Licensing Deal Moves Mayo-backed Breast Cancer Vaccine Closer To Market

Licensing Deal Moves Mayo-backed Breast Cancer Vaccine Closer To Market

Florida-based TapImmune exercises option, readies Phase II trials for HER2/neu cancer immunotherapy platform.

A breast cancer vaccine therapy researched by the Mayo Clinic is getting closer to commercialization, and with its advances, the clinic has solidified a potentially lucrative licensing deal with biotech firm TapImmune Inc. (OTC: TPIV).
 
TapImmune, which recently relocated to Jacksonsville, Florida to be near Mayo’s researchers there, confirmed its plans last week to enter Phase II clinical trials with its TPIV 100/110 immunotherapy platform, and so has exercised an option it held for a worldwide license on the Mayo know-how behind the product.
 
Mayo got an upfront payment of $300,000 as part of the June 3 transaction, according to SEC filings, but more importantly solidified its royalty position for what TapImmune touts as the world’s leading immunotherapy vaccine candidate for patients who have a particularly aggressive form of breast cancer known as HER2/neu.
 
Industry analysts and investors have become increasingly enthusiastic about immunotherapy as an emerging new paradigm in cancer treatment, with a worldwide market projected at $13 billion within seven years.
 
While there are several different fronts in that market, the Mayo/TapImmune efforts are concentrated in an area in which there are currently no approved products: vaccines that stimulate the production of the body’s cancer-killing T-cells in response to tumors.

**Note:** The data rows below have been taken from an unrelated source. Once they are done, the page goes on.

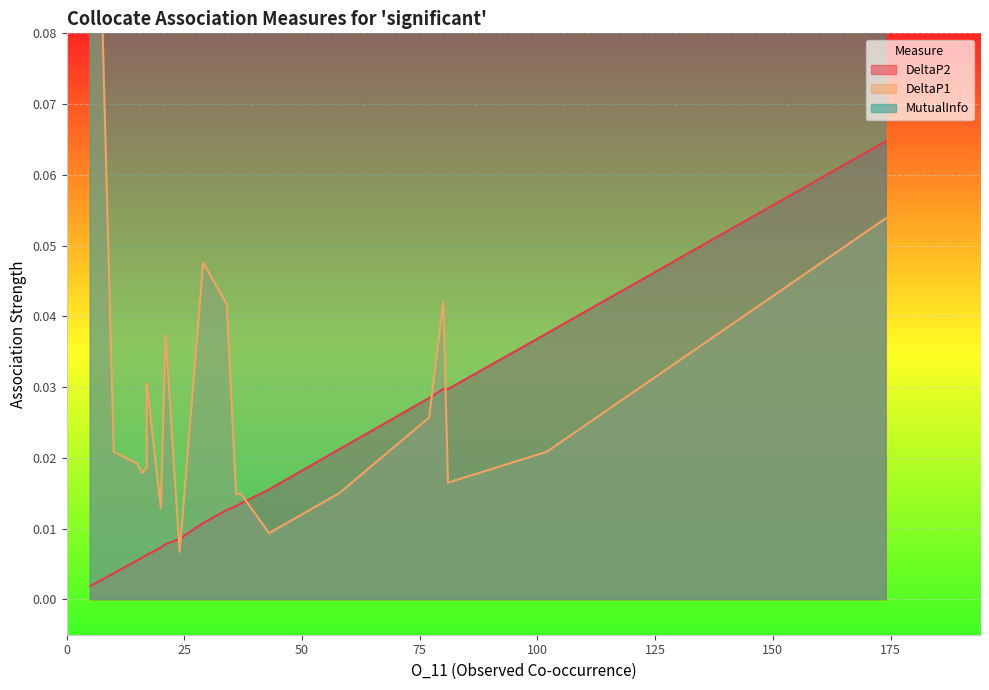

What is the sum of all DeltaP1 values?

0.6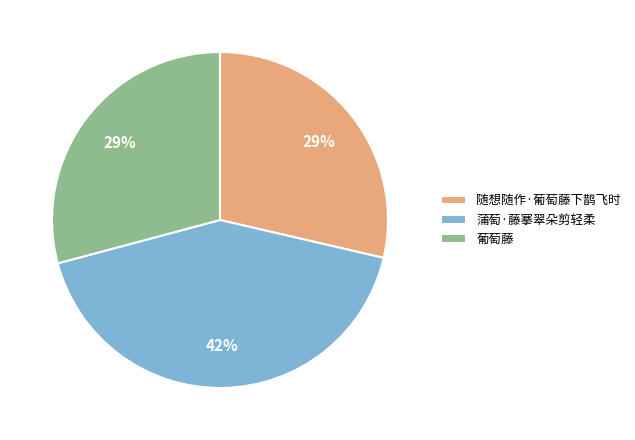

To the nearest percent, what is the average slice percentage?

33%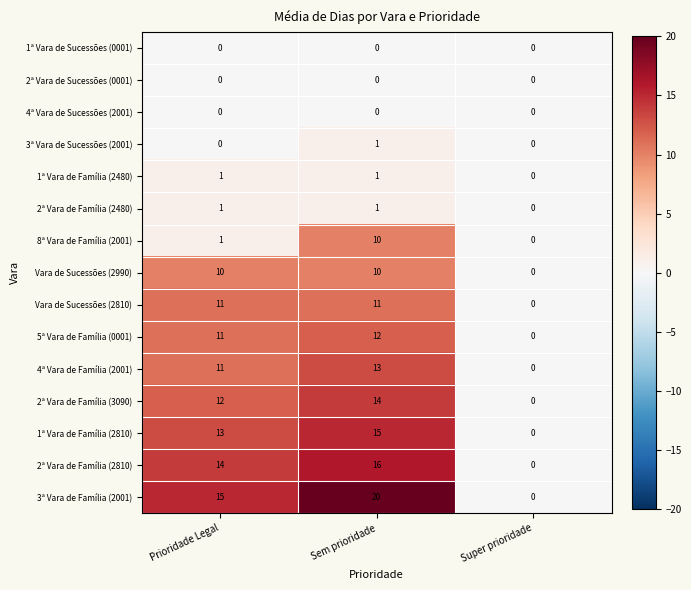

At which label does 8ª Vara de Família (2001) reach its minimum?

Super prioridade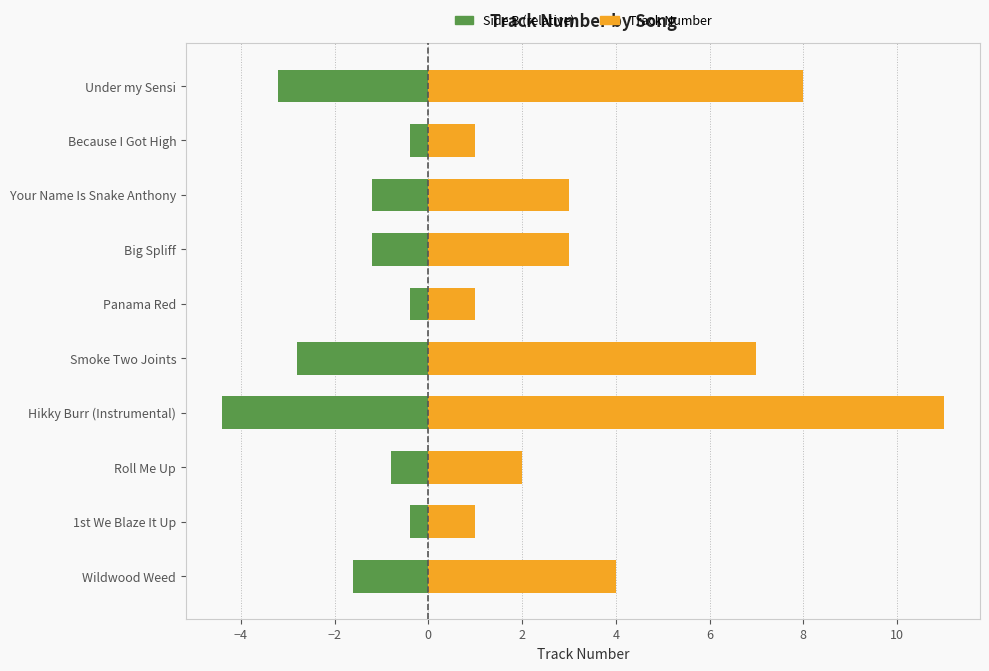

What position from the left is Your Name Is Snake Anthony?

8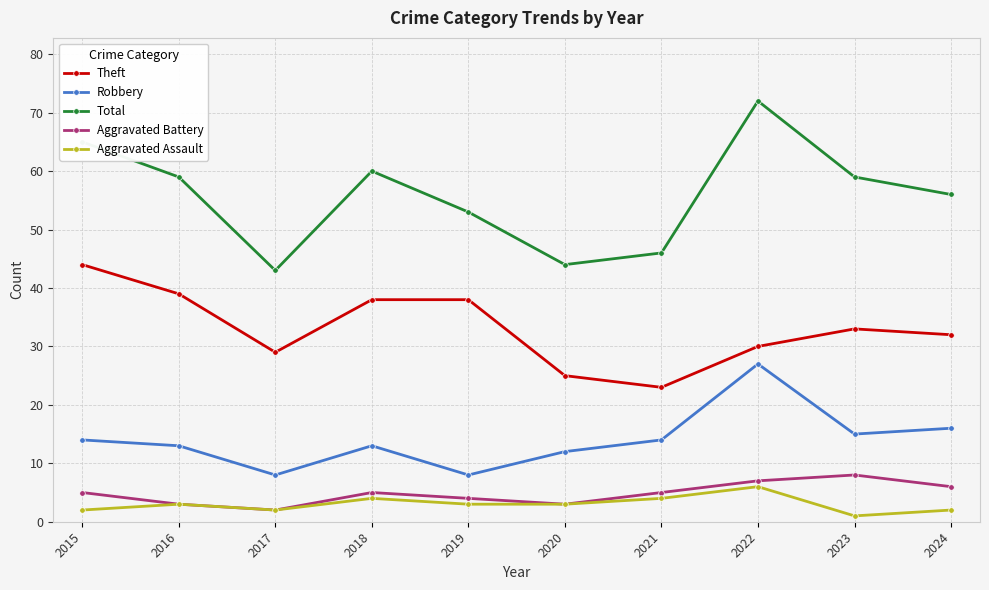

What is the difference between the second highest and minimum values in the Robbery series?

8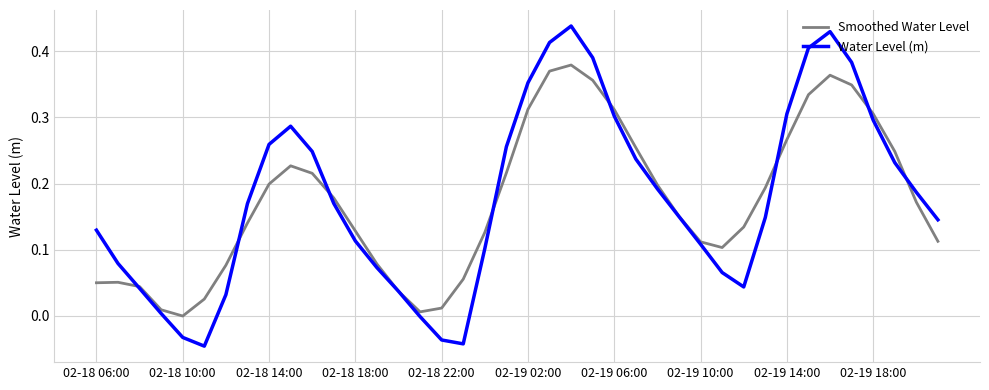

True or false: Smoothed Water Level has more than 1 interior local peaks.

True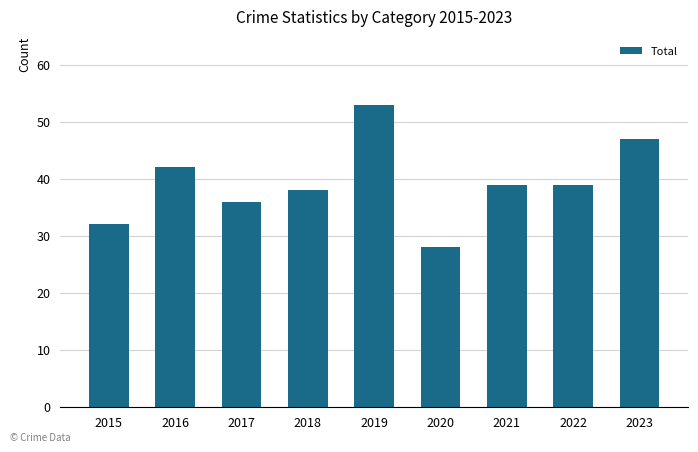

At which category does the chart reach its minimum across all series?

2020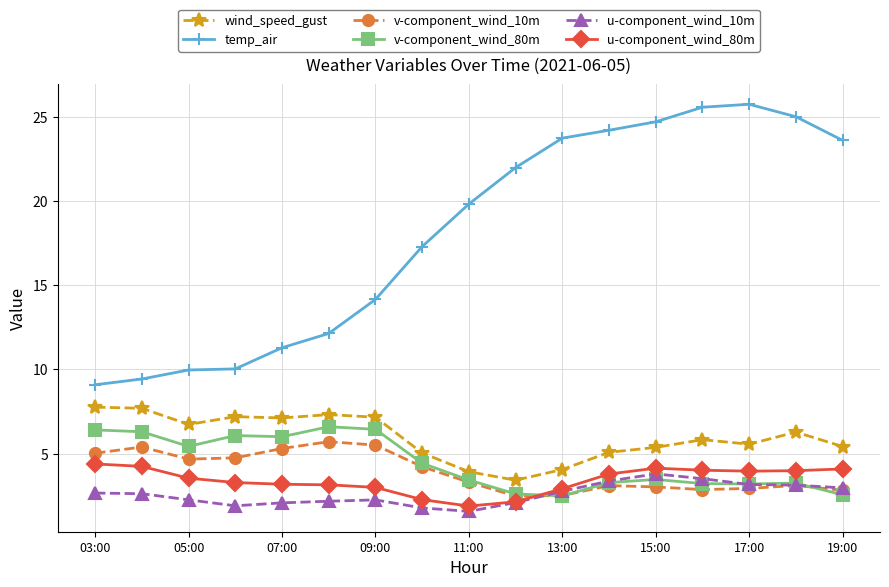

Which series has the widest spread of values?

temp_air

Backers believe this kind of “active immunotherapy” has the potential of not only attacking existing malignancies but also of providing long-lasting protection against recurrences.
 
TapImmune has several ongoing products, including another vaccine based on Mayo research aimed at “triple-negative” breast cancer, ovarian cancer and non-small cell lung cancer. Like the TPIV 100/110 product, it uses lab-developed antigens to seek out certain proteins that are overexpressed in cancer cells but normally hidden from the body’s natural immune system. Once unmasked by the vaccine, a “robust” T-cell immune response to the tumor can be stimulated.
 
The antigens for both products were co-developed by Keith Knutson, a Mayo professor of immunology based at the clinic’s Jacksonville campus.
 
In exercising a licensing option it has held since 2012, TapImmune signaled its optimism that Phase II human clinical trials on HER2/neu breast cancer patients will yield results similar to the Phase I trials – a finding that the therapy was “safe, well-tolerated, and provided a robust immune response across a broad patient population.”
 
Company CEO Dr. Glynn Wilson said in a statement that the licensing deal “confirms our intent to further develop and commercialize TPIV 100 and TPIV 110, our novel HER2neu vaccine technology,” and that next step is to “complete development of a Phase II vaccine formulation and to establish clinical protocols for Phase II studies,” which is now expected to be launched early in 2017.
 
TapImmune shares are a thinly-traded penny stock selling last week in the range of 50 cents, with a market capitalization of $39.6 million. The company’s biggest shareholder at 49.9 percent is Eastern Capital Limited, a hedge fund indirectly owned by Cayman Islands billionaire Kenneth Dart, former president of Dart Container Corp.
 
Dart invested $1 million in TapImmune last year, receiving a five-year warrant that, if exercised, would provide a further $7.5 million in funding. He also received callable warrants that, under certain market conditions, would provide an additional $7 million in capital to TapImmune. 
 
Additional warrants, exercisable only after the callable warrants are exercised or called, could provide the company with a further $10 million in funding.